История произошла в конце весны 1945 года, в дни, когда Примо отправил Бьянке те самые полторы страницы, а Лоренцо уже точно пересек границу и чудом не погиб под танковым обстрелом. «Никто не верил, что польская почта работает», — писала Энджер в биографии Леви об этом периоде [981]. Краверо решил бежать из Катовице, и Леви передал с ним письмо для своих родственниц. Сестра Анна Мария состояла в Сопротивлении и держала под кроватью автомат.
Краверо добрался до Турина в июле 1945 года — «в рекордный срок — за месяц» [982], [983] и доставил «первую весточку [от Примо] за девять месяцев» [984]. Однако он не просто передал письмо. Воспользовавшись моментом, он решил разжиться деньгами — якобы для того, чтобы вернуться в Польшу и найти Примо [985], [986]: «Если моя мать даст двести тысяч лир, он через две, самое большее через три недели доставит меня ей» [987]. Мать и сестра не поверили. Краверо ушел раздосадованным и по дороге прихватил хранившийся в подъезде велосипед Анны Марии [988]. А вскоре по неизвестной причине оказался в тюрьме — бог знает, за какое преступление [989].

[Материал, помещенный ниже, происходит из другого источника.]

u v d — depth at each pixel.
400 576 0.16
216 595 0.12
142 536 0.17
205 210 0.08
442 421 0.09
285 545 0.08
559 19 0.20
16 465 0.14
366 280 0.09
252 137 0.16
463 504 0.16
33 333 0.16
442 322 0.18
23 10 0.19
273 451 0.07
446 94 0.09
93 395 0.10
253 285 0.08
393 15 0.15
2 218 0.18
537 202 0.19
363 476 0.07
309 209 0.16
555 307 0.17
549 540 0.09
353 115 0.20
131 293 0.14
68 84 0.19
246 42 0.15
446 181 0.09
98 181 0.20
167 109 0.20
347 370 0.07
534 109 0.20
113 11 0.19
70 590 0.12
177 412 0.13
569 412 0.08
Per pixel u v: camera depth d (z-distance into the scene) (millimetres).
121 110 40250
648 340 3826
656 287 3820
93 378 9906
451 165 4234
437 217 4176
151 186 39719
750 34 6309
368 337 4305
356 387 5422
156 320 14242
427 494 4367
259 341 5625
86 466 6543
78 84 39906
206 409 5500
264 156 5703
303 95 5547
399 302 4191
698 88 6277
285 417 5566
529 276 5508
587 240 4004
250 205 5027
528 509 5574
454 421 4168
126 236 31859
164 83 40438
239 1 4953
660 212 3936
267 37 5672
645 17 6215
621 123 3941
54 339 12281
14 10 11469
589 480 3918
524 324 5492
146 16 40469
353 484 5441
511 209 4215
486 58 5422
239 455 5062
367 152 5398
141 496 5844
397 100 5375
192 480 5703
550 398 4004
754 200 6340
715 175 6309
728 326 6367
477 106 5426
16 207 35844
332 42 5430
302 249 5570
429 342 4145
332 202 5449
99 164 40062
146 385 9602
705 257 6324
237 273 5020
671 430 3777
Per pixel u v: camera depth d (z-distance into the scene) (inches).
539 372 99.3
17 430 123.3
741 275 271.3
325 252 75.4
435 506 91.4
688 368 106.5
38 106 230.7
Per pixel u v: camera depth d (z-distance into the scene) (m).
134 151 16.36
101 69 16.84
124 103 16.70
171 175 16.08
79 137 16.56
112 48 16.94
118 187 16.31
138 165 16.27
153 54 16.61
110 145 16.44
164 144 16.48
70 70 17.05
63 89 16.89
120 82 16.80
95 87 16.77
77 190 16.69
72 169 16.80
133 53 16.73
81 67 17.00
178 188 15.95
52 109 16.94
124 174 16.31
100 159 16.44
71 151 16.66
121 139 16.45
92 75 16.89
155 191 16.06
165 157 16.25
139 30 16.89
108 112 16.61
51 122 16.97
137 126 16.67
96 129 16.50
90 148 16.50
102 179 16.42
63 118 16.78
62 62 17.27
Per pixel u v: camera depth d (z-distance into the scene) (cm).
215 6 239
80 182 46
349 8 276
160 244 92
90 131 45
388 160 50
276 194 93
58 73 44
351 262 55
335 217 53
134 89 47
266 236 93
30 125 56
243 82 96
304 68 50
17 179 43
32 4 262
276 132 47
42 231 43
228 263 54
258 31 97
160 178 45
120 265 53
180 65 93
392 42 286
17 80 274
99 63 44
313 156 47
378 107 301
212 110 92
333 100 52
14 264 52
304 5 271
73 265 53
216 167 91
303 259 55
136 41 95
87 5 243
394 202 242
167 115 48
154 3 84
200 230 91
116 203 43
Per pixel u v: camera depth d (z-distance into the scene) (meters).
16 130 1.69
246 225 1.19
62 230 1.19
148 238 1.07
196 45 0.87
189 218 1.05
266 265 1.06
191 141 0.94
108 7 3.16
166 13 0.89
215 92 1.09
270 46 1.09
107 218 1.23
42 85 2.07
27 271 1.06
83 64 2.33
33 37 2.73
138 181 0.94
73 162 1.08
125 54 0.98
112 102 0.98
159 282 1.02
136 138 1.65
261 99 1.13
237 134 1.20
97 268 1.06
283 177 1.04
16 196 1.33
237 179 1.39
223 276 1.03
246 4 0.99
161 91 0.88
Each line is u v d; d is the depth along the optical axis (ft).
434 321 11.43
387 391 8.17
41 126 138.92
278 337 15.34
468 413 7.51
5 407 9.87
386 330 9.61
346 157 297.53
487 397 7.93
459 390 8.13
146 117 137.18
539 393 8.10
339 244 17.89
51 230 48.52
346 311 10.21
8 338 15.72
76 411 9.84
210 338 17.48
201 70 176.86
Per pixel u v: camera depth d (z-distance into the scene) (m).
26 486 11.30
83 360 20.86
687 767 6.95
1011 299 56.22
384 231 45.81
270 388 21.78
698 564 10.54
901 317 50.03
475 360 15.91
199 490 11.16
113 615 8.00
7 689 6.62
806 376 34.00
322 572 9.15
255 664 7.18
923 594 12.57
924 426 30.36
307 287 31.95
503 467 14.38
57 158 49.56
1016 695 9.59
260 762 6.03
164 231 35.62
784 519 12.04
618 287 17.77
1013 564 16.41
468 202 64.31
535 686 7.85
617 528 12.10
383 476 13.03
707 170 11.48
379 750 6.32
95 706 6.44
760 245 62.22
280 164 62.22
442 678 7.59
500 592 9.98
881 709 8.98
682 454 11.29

В то время как Флора застыла в состоянии невольницы, а Краверо пытался нажиться на чужой тревоге и надежде, Лоренцо в глубине души оставался свободным, как будто бы обладал врожденным иммунитетом к подлости.
В лагерь для беженцев Лоренцо попал 19 мая [990], а уже в начале июня оказался в Турине. Мы знаем об этом благодаря кропотливой работе Энджер [991] и документам, которые она собрала [992]. В городе было неспокойно [993]: все еще веяло войной и много убивали. Фашистские снайперы по инерции продолжали стрелять, а кое-кто под шумок сводил счеты [994].
Как в то время выглядел Лоренцо? У нас имеются две черно-белые фотографии (первая — 1920-х годов, вторая, скорее всего, как раз периода возвращения в Италию) и еще кое-какие подробности. В архиве Энджер есть описание внешности Лоренцо от 30 марта 1942 года. Незадолго до отправки в Третий рейх ему выдали паспорт: цвет лица — розовый, глаза — карие, волосы — каштановые. То есть прямо перед «Суиссом» у него еще не было седины.